Pada zaman dahulu, Ulos ditenun secara manual oleh para perempuan Batak di rumah mereka, menggunakan alat tenun tradisional yang disebut gedogan. Proses pembuatannya sangat memakan waktu, bisa berbulan-bulan untuk satu lembar Ulos. Setiap motif dan warna memiliki arti tersendiri, melambangkan status sosial, kekerabatan, dan harapan. Misalnya, Ulos Ragi Hotang sering diberikan dalam pernikahan sebagai simbol ikatan yang kuat, sementara Ulos Sadum melambangkan suka cita. Sayangnya, seiring modernisasi, minat untuk menenun Ulos secara tradisional mulai menurun. Banyak generasi muda yang tidak lagi tertarik mempelajari proses yang rumit ini, sehingga keberadaan para penenun pun semakin langka.
Menghadapi tantangan ini, komunitas Batak di berbagai daerah mengambil inisiatif untuk melestarikan tradisi. Mereka membentuk sanggar-sanggar tenun Ulos yang mengajarkan proses menenun kepada generasi muda. Sanggar-sanggar ini tidak hanya mengajarkan teknik menenun, tetapi juga menanamkan pemahaman tentang makna di balik setiap motif. Misalnya, di sebuah sanggar tenun di Samosir, pada 15 Agustus 2025, tercatat lebih dari 50 anak muda telah bergabung dan belajar menenun. Selain itu, komunitas juga aktif mengadakan festival budaya dan pameran Ulos untuk memperkenalkan warisan ini kepada masyarakat luas. Langkah ini sangat efektif untuk meningkatkan apresiasi publik terhadap Ulos.
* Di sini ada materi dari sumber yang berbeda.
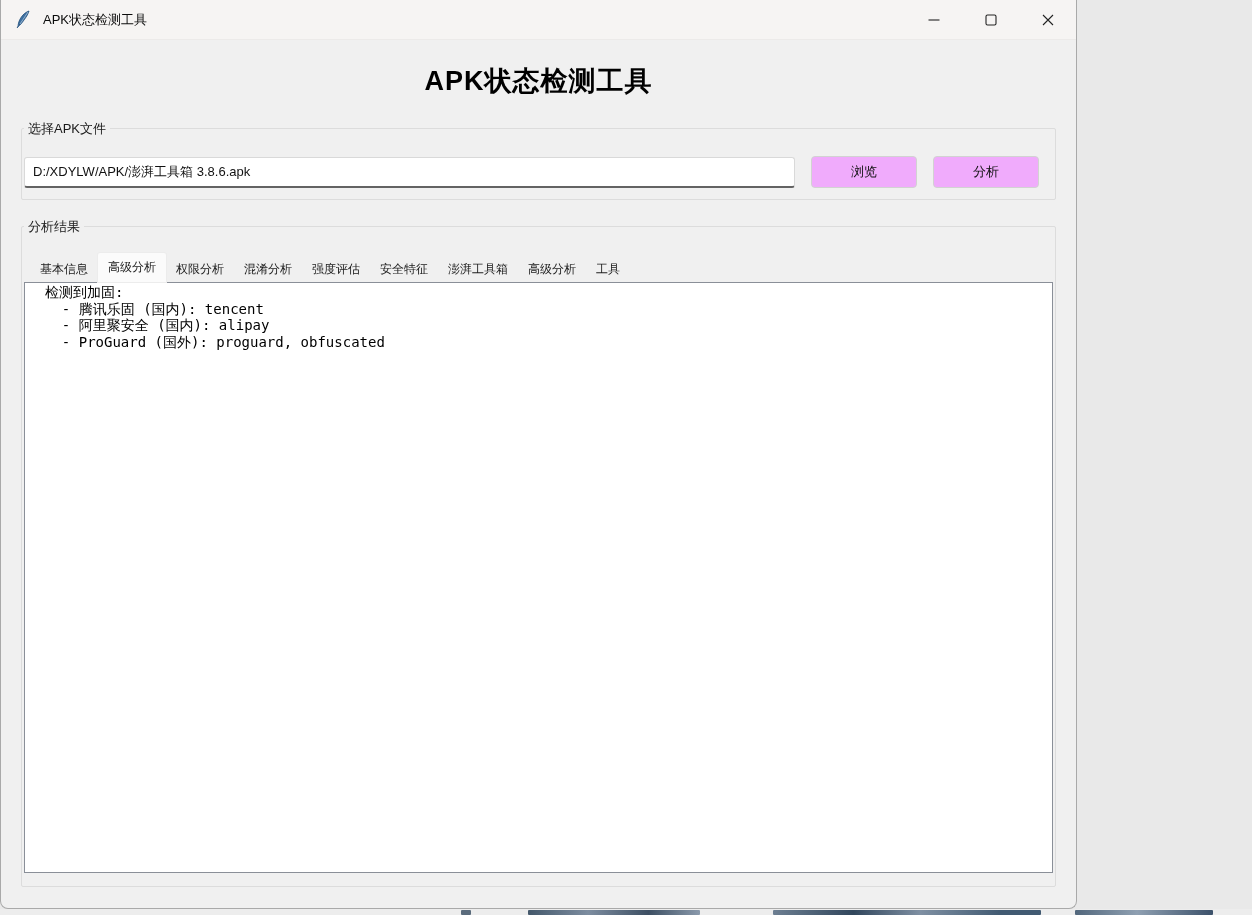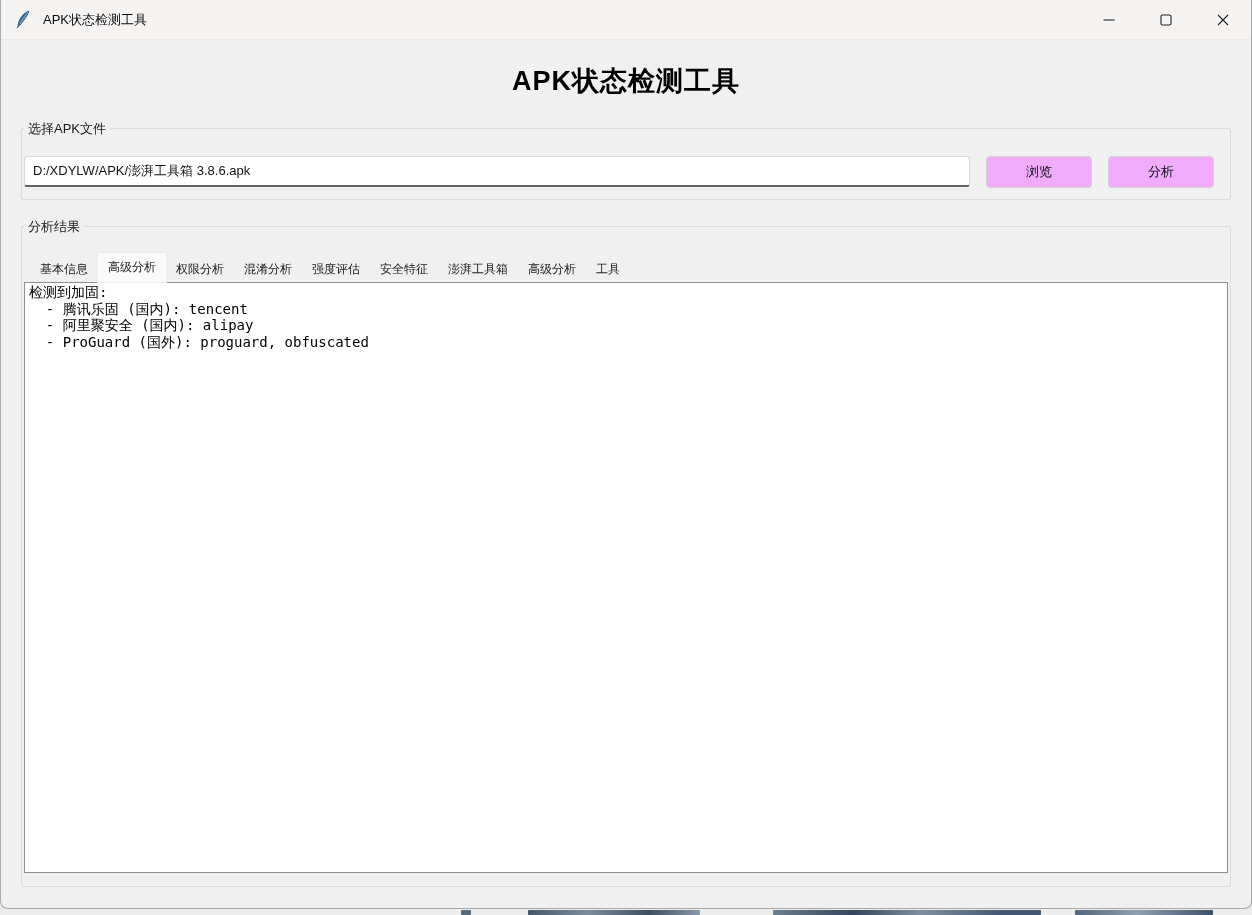--- a/index.html
+++ b/index.html
@@ -4,21 +4,21 @@
 <style>
   * { margin:0; padding:0; box-sizing:border-box; }
   html,body { width:1252px; height:915px; overflow:hidden; }
   body {
     font-family:"Liberation Sans", sans-serif;
     background:#e9e9e9;
     position:relative;
   }
   
   .window {
-    position:absolute; left:0; top:0; width:1252px; height:909px;
+    position:absolute; left:0; top:0; width:1077px; height:909px;
     background:#f0f0f0;
     border-left:1px solid #a9a9a9;
     border-right:1px solid #a9a9a9;
     border-bottom:1px solid #a9a9a9;
     border-bottom-left-radius:8px;
     border-bottom-right-radius:8px;
     overflow:hidden;
   }
   
   .titlebar {
@@ -48,21 +48,21 @@
   .group-label {
     position:absolute; top:-9px; left:2px;
     background:#f0f0f0; padding:0 4px;
     font-size:13px; color:#1a1a1a; line-height:17px;
   }
   .group-file { top:128px; height:72px; }
   .group-results { top:226px; height:661px; }
   
   .file-row {
     position:absolute; left:2px; right:16px; top:27px;
-    display:flex; 
+    display:flex; align-items:center;
   }
   .path-input {
     flex:1 1 auto; height:31px;
     background:#ffffff;
     border:1px solid #d9d9d9;
     border-bottom:2px solid #636363;
     border-radius:3px;
     font-family:"Liberation Sans", sans-serif;
     font-size:13px; color:#111;
     padding:0 8px;
@@ -99,20 +99,21 @@
     background:#ffffff;
     border:1px solid #8a8f98;
     padding:1px 4px;
     overflow:hidden;
     z-index:1;
   }
   .output-line {
     font-family:"DejaVu Sans Mono", "Liberation Mono", monospace;
     font-size:14px; line-height:16.5px; color:#000;
     white-space:pre;
+    margin-left:16px;
   }
   
   .taskbar-strip {
     position:absolute; left:0; bottom:0; width:1252px; height:6px;
     background:#ededed; overflow:hidden;
   }
   .tb-frag { position:absolute; top:1px; height:5px; border-radius:1px; }
   .tb-f1 { left:461px; width:10px;  background:#5a6b7c; }
   .tb-f2 { left:528px; width:172px; background:linear-gradient(90deg,#44586b,#7d8da0 35%,#3d4f63 70%,#8b9aac); }
   .tb-f3 { left:773px; width:268px; background:linear-gradient(90deg,#6d7f92,#31465c 30%,#7f90a3 55%,#415a72 85%); }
Selain dari segi teknis, komunitas Batak juga merawat tradisi dengan beradaptasi. Mereka mulai membuat produk-produk modern yang menggunakan bahan Ulos, seperti tas, dompet, dan aksesoris, untuk menjangkau pasar yang lebih luas. Langkah ini tidak hanya membantu para penenun mendapatkan penghasilan tambahan, tetapi juga membuat Ulos menjadi relevan di era modern. Dengan demikian, Ulos tidak hanya menjadi artefak budaya, tetapi juga bagian dari gaya hidup kontemporer.